XRP Lawsuit: SEC contends Ripple’s “boil-the-ocean” argument
The latest development in the XRP lawsuit saw the SEC respond to Ripple’s opposition letter to the plaintiff’s Letter Motion Compelling discovery of recordings of defendants’ internal meetings, where Garlinghouse, Larsen & other key employees spoke on topics relevant to disputes in the lawsuit. At this point, the case has turned into a tug of war, with both the parties utilizing while also opposing each other’s “burdensome” argument.
JUST ADDED to our Document Library:
✅SEC Reply Letter in Support of its Motion to Compel @Ripple to search for "relevant video and audio recordings" of internal meetings. (1/2) 👇https://t.co/WnqKy7qVap— CryptoLaw (@CryptoLawUS) October 14, 2021
Last week, Ripple had argued that the SEC’s boil-the-ocean demand is flatly incompatible with the Federal Rules. The defense claimed that the plaintiff’s request is disproportionate, given the massive amount of material already produced in discovery.
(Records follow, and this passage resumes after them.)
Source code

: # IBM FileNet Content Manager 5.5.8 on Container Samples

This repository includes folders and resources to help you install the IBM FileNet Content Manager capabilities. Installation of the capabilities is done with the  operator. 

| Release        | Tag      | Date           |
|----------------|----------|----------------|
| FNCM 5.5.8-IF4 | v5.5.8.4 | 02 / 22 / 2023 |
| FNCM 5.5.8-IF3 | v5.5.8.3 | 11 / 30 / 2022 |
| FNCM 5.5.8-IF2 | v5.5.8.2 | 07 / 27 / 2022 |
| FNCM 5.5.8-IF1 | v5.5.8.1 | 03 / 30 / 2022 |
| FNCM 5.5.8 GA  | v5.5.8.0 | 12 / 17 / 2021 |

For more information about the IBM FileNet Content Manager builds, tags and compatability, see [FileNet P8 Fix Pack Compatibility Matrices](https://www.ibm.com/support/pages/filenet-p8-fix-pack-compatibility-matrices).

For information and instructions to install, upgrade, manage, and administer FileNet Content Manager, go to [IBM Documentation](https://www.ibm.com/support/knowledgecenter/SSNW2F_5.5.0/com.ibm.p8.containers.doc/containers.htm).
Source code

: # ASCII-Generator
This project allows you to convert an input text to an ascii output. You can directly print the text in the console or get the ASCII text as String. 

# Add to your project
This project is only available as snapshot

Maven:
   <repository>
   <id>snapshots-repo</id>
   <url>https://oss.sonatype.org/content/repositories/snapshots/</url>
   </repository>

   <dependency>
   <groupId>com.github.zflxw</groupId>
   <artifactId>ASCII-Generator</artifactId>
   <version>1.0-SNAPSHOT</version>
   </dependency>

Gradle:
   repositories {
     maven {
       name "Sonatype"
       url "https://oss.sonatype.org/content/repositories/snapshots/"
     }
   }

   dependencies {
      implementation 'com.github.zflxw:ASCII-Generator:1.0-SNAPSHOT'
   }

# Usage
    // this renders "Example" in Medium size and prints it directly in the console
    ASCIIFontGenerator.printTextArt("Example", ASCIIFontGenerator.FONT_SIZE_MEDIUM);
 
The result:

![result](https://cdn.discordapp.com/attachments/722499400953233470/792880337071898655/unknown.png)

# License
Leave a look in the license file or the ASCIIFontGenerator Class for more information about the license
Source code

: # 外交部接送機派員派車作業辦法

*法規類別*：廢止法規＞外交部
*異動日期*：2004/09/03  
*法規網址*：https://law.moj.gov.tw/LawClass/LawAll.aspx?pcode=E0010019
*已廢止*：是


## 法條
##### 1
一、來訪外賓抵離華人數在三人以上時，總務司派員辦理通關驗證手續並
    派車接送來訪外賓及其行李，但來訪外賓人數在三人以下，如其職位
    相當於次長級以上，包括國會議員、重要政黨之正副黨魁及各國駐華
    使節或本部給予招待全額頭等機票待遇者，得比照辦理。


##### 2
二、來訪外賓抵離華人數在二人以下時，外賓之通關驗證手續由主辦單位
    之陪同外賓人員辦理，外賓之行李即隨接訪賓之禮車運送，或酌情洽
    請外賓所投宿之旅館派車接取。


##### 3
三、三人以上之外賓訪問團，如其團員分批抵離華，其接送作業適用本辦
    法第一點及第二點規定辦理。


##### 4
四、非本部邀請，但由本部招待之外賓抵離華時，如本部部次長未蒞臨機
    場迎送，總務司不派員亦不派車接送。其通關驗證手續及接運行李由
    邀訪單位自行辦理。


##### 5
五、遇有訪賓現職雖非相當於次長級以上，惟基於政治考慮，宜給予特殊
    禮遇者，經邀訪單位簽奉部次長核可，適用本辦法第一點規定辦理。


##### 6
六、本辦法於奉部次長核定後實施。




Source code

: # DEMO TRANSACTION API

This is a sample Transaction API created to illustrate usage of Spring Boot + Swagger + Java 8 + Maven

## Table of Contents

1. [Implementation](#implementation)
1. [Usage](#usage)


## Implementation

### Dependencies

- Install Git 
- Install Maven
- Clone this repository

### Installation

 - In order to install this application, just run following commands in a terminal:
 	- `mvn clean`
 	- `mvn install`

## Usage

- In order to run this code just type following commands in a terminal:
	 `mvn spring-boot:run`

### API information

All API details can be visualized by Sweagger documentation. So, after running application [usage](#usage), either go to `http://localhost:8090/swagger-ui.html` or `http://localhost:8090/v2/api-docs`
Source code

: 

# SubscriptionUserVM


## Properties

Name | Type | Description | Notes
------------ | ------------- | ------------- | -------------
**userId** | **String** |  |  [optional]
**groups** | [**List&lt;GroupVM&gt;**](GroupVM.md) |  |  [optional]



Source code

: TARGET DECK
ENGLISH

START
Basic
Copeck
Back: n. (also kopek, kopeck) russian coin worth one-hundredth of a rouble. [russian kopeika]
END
However, this week we saw the SEC contended that argument, asserting that Ripple can easily have the recordings transcribed and then search the transcribed text to conduct an efficient and effective search, instead of going through hundreds of them at once.
“Both the SEC and Ripple have demonstrated by their filings in connection with this Motion the relative ease with which transcripts of recordings can be prepared. Even accepting Ripple’s contention that there are no useful search tools for recordings, Ripple could prepare transcripts, as both parties have already done, and run custodian names and key word searches as it has done for emails and Slack messages. This option would appear to constitute an inconsequential burden in light of the significance of the evidence at issue and the resources available to Ripple.”
SEC accuses Ripple of “defective” search
The SEC also claims that Ripple’s argument regarding the delayed status of the Motion is the defendant’s fault itself. The commission states that if the defendant wouldn’t have withheld information from the SEC, along with failing to search its library for responsive recordings then Ripple would not be facing another motion compelling discovery. Furthermore, the SEC argued that Ripple’s search was never designed to identify responsive recordings in the first place that makes the plaintiff’s case to compel discovery even stronger.
“During the pendency of the initial motion, the SEC learned that Ripple’s purported “search” of recordings by “meeting name” and “custodian” name, was substantially defective.”